Nicky told me he was furious and tried to swing his knife, but as
he did, “Something grabbed me by the arm and I couldn't stick
him,” he said. “I tried and tried and I tried, but I couldn't touch
him.”

David Wilkerson had taken his place in love, in the marvelous


light, and he looked death in the face with no fear—the enemy
couldn't touch him.

First Peter 2:9 says: “But ye are a chosen generation, a royal


priesthood, an holy nation, a peculiar people, that ye should show
forth the praises of him who hath called you out of darkness into
his marvellous light.”

Think about what it means to be in His marvelous light. Marvelous


means it causes people to marvel. The manifestation of His
marvelous light is an obvious and awesome display of God’s glory:
“This is the Lord’s doing; it is marvellous in our eyes” (Psalm
118:23; Mark 12:11). To the unbeliever such an occurrence would
be a sign and a wonder. To the believer, it would be a miracle.
No doubt to David Wilkerson what happened was a miracle. And
to Nicky, his assailant, it was a wonder that caused him to give his
life to Jesus!

The Wicked One Touches Him Not

First John 5:18 gives us key information about staying in the light,
in that place of protection. It says: “We know that whosoever is
born of God sinneth not; but he that is begotten of God keepeth
himself, and that wicked one toucheth him not.”
No, he’s not talking about human perfection.
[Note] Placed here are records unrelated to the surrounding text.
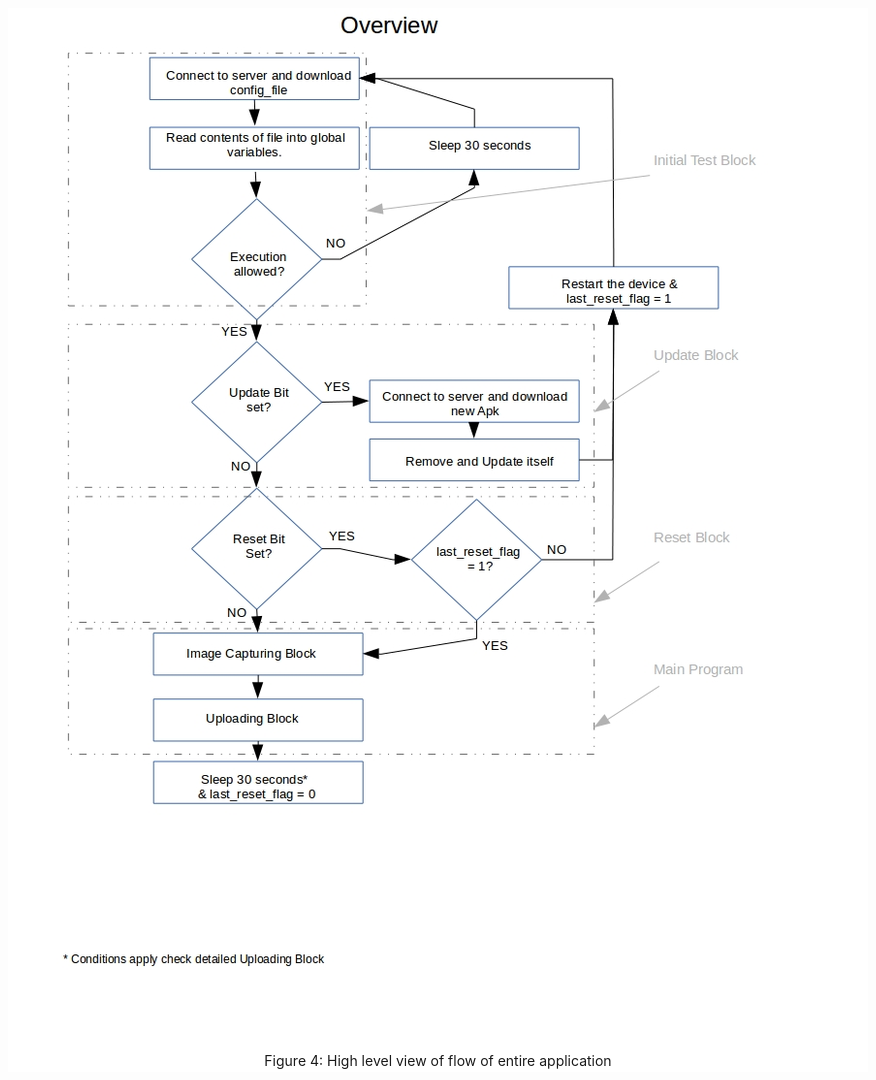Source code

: ![Figure 4: High level view of flow of entire application](complete_flow.jpg)
<center>Figure 4: High level view of flow of entire application</center>
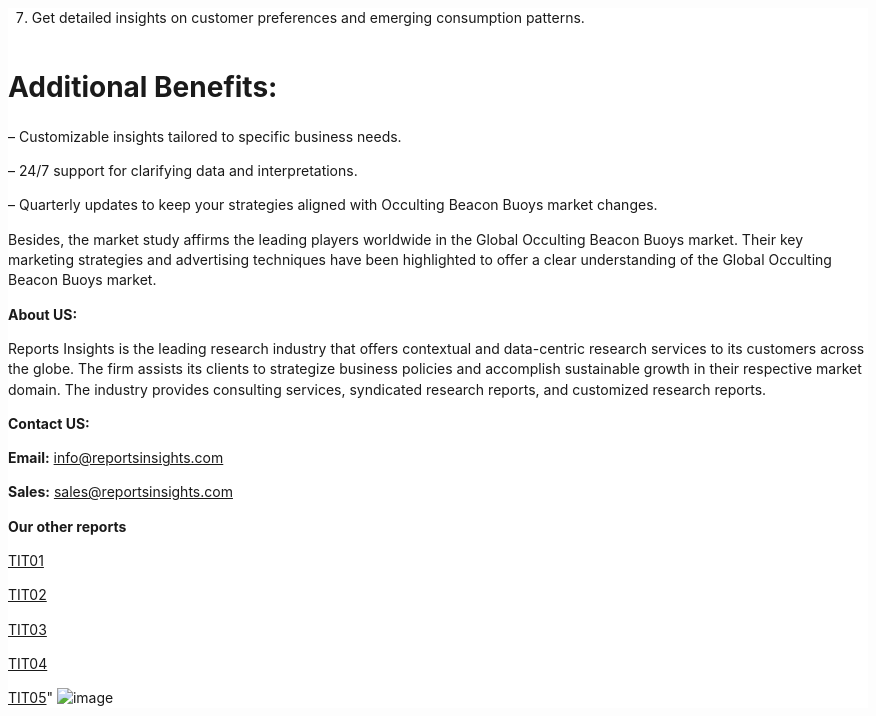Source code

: 7. Get detailed insights on customer preferences and emerging consumption patterns.

# <strong>Additional Benefits:</strong>

– Customizable insights tailored to specific business needs.

– 24/7 support for clarifying data and interpretations.

– Quarterly updates to keep your strategies aligned with Occulting Beacon Buoys market changes.

Besides, the market study affirms the leading players worldwide in the Global Occulting Beacon Buoys market. Their key marketing strategies and advertising techniques have been highlighted to offer a clear understanding of the Global Occulting Beacon Buoys market.

<strong><strong>About US</strong>:</strong>

Reports Insights is the leading research industry that offers contextual and data-centric research services to its customers across the globe. The firm assists its clients to strategize business policies and accomplish sustainable growth in their respective market domain. The industry provides consulting services, syndicated research reports, and customized research reports.

<strong>Contact US:</strong>

<p class=><b>Email:</b> <a href=mailto:info@reportsinsights.com>info@reportsinsights.com</a></p>
<p class=><b>Sales:</b> <a href=mailto:sales@reportsinsights.com>sales@reportsinsights.com</a></p>

<strong>Our other reports</strong>

<a href=LIN01>TIT01</a>

<a href=LIN02>TIT02</a>

<a href=LIN03>TIT03</a>

<a href=LIN04>TIT04</a>

<a href=LIN05>TIT05</a>"
![image](https://github.com/user-attachments/assets/6fea58cd-c066-49a4-a79c-c3306300c4aa)
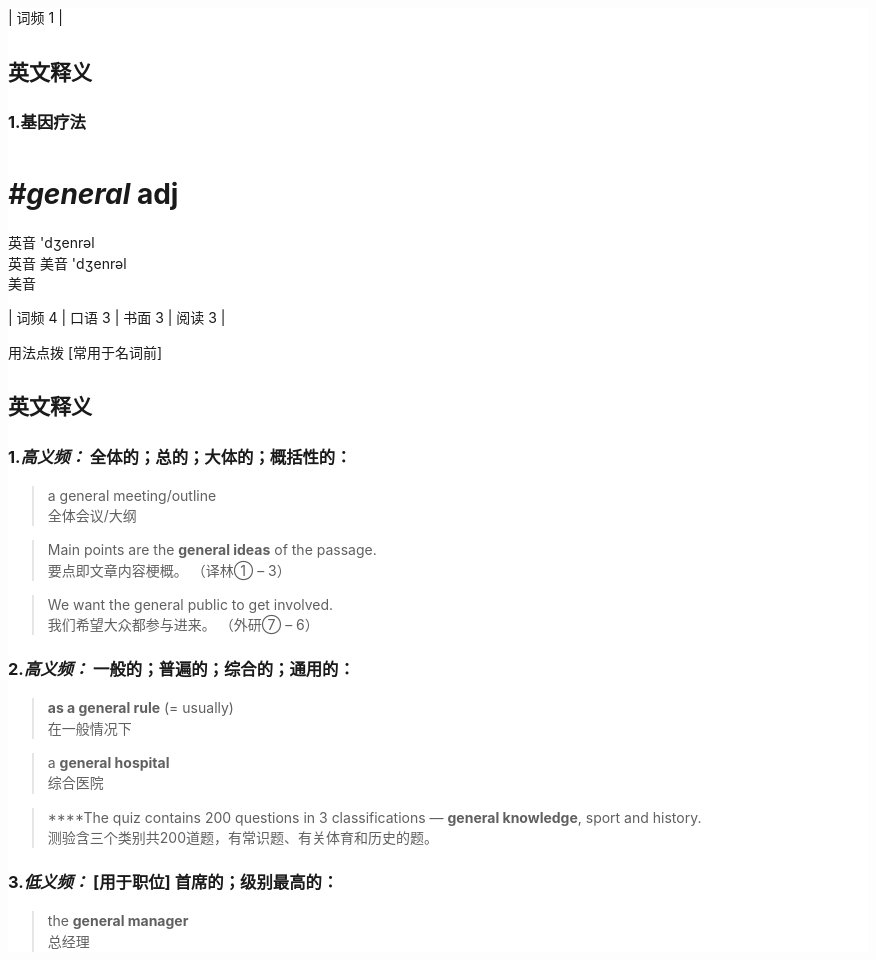 
| 词频 1 |  

英文释义
---
### 1.**基因疗法**  


# ***\#general*** adj
英音 'dʒenrəl  
英音
<audio src="./media/general-B.aac"></audio>
美音 'dʒenrəl  
美音
<audio src="./media/general.aac"></audio>


| 词频 4 | 口语 3 | 书面 3 | 阅读 3 |  

用法点拨  [常用于名词前]

英文释义
---
### 1.*高义频：* **全体的；总的；大体的；概括性的：**  

 > a general meeting/outline   
 > 全体会议/大纲    

 > Main points are the **general ideas** of the passage.  
 > 要点即文章内容梗概。  （译林① – 3）  
<audio src="./media/general-1.aac"></audio>

 > We want the general public to get involved.  
 > 我们希望大众都参与进来。  （外研⑦ – 6）  
<audio src="./media/We want the general 317补录_AAC.aac"></audio>

### 2.*高义频：* **一般的；普遍的；综合的；通用的：**  

 > **as a general rule** (= usually)  
 > 在一般情况下    

 > a **general hospital**  
 > 综合医院    

 > ****The quiz contains 200 questions in 3 classifications — **general knowledge**, sport and history.  
 > 测验含三个类别共200道题，有常识题、有关体育和历史的题。    
<audio src="./media/The quiz contains 200 _AAC.aac"></audio>

### 3.*低义频：* **[用于职位] 首席的；级别最高的：**  

 > the **general manager**  
 > 总经理    
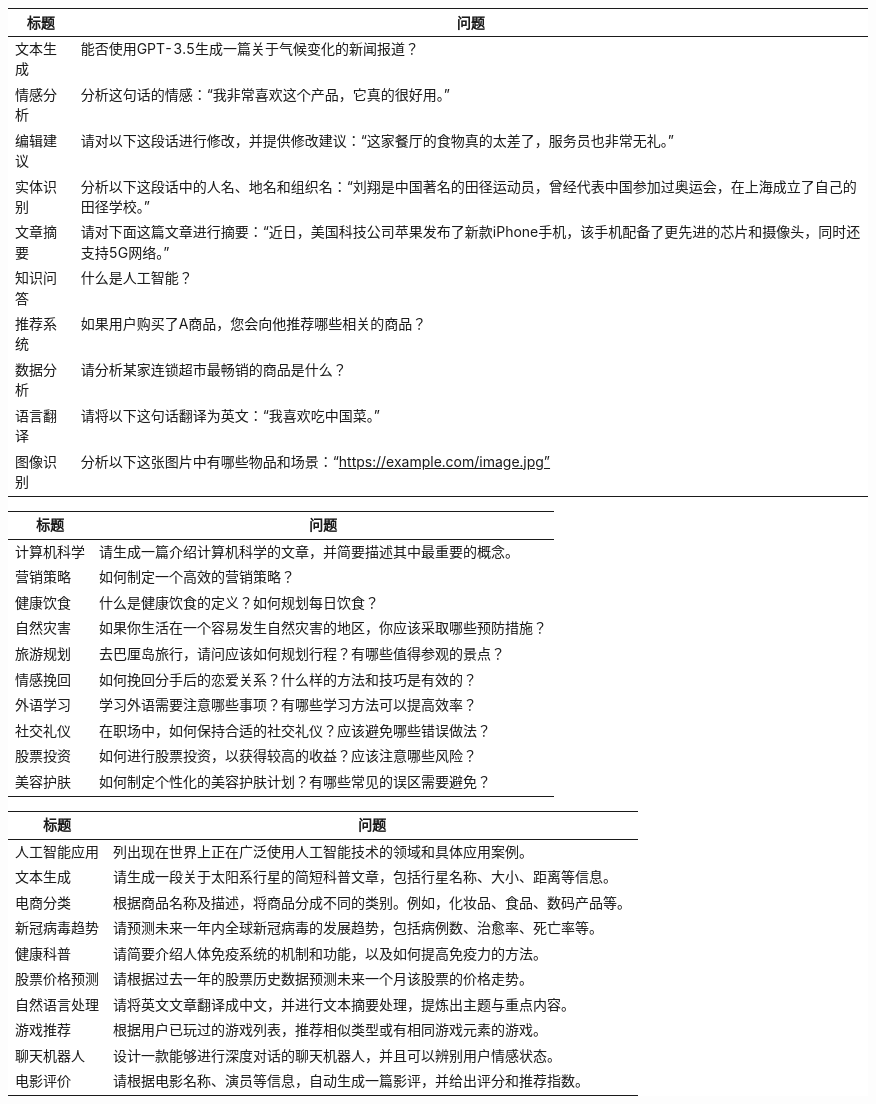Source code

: |标题|问题|
|---|---|
|文本生成|能否使用GPT-3.5生成一篇关于气候变化的新闻报道？|
|情感分析|分析这句话的情感：“我非常喜欢这个产品，它真的很好用。”|
|编辑建议|请对以下这段话进行修改，并提供修改建议：“这家餐厅的食物真的太差了，服务员也非常无礼。”|
|实体识别|分析以下这段话中的人名、地名和组织名：“刘翔是中国著名的田径运动员，曾经代表中国参加过奥运会，在上海成立了自己的田径学校。”|
|文章摘要|请对下面这篇文章进行摘要：“近日，美国科技公司苹果发布了新款iPhone手机，该手机配备了更先进的芯片和摄像头，同时还支持5G网络。”|
|知识问答|什么是人工智能？|
|推荐系统|如果用户购买了A商品，您会向他推荐哪些相关的商品？|
|数据分析|请分析某家连锁超市最畅销的商品是什么？|
|语言翻译|请将以下这句话翻译为英文：“我喜欢吃中国菜。”|
|图像识别|分析以下这张图片中有哪些物品和场景：“https://example.com/image.jpg”|

| 标题 | 问题 |
| --- | --- |
| 计算机科学 | 请生成一篇介绍计算机科学的文章，并简要描述其中最重要的概念。|
| 营销策略 | 如何制定一个高效的营销策略？|
| 健康饮食 | 什么是健康饮食的定义？如何规划每日饮食？|
| 自然灾害 | 如果你生活在一个容易发生自然灾害的地区，你应该采取哪些预防措施？ |
| 旅游规划 | 去巴厘岛旅行，请问应该如何规划行程？有哪些值得参观的景点？ |
| 情感挽回 | 如何挽回分手后的恋爱关系？什么样的方法和技巧是有效的？ |
| 外语学习 | 学习外语需要注意哪些事项？有哪些学习方法可以提高效率？|
| 社交礼仪 | 在职场中，如何保持合适的社交礼仪？应该避免哪些错误做法？|
| 股票投资 | 如何进行股票投资，以获得较高的收益？应该注意哪些风险？ |
| 美容护肤 | 如何制定个性化的美容护肤计划？有哪些常见的误区需要避免？ |

|标题|问题|
|---|---|
|人工智能应用|列出现在世界上正在广泛使用人工智能技术的领域和具体应用案例。|
|文本生成|请生成一段关于太阳系行星的简短科普文章，包括行星名称、大小、距离等信息。|
|电商分类|根据商品名称及描述，将商品分成不同的类别。例如，化妆品、食品、数码产品等。|
|新冠病毒趋势|请预测未来一年内全球新冠病毒的发展趋势，包括病例数、治愈率、死亡率等。|
|健康科普|请简要介绍人体免疫系统的机制和功能，以及如何提高免疫力的方法。|
|股票价格预测|请根据过去一年的股票历史数据预测未来一个月该股票的价格走势。|
|自然语言处理|请将英文文章翻译成中文，并进行文本摘要处理，提炼出主题与重点内容。|
|游戏推荐|根据用户已玩过的游戏列表，推荐相似类型或有相同游戏元素的游戏。|
|聊天机器人|设计一款能够进行深度对话的聊天机器人，并且可以辨别用户情感状态。|
|电影评价|请根据电影名称、演员等信息，自动生成一篇影评，并给出评分和推荐指数。|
He’s talking about
keeping ourselves in the love walk, keeping ourselves in the light.

If you do sin, don’t run from God, run to Him. Confess that sin
immediately. Get right back in the light. Nobody can lay hands on
you and just pray over you to get this done. You have to keep
yourself in the love of God. You have to keep yourself over in the
area of repentance. No one else can turn that light on for you. No
one else can say for you, “Let there be light.” You have to keep
yourself in it.

As you obey the commandment to love your Father and your


neighbor, remember also to build yourself up in the fact that you
are born of Love, and He loves you. Lay hold of the confession of
the Apostle Paul in Ephesians 3:16 that the Holy Spirit will
strengthen you in your inner man. Confess that you will be
“rooted and grounded in love” and made “able to comprehend
with all saints what is the breadth, and length, and depth, and
height; and to know the love of Christ, which passeth knowledge,
that ye might be filled with all the fulness of God” (verses 17-19).

This is intimate, working knowledge of the very words Love


Himself has said. We can put those words into our mouths
knowing Jesus as the High Priest over them will see that they
come to pass. This is the power that has been restored to the
born-again man. And when that power, when that Light, is
working in the place and at the level it's supposed to be, when we
lay hands on the sick, they'll recover. When we lay hands on the
dead, they'll rise up.

The devil cannot stand against believers who walk in the Light like
that. He can’t touch us in that armor. He has only one assignment
in the presence of that Light—he must flee. The armor of Light
drives him out wherever we go.
That’s his destiny.

And clothed in the armor of Light, we are the enforcers.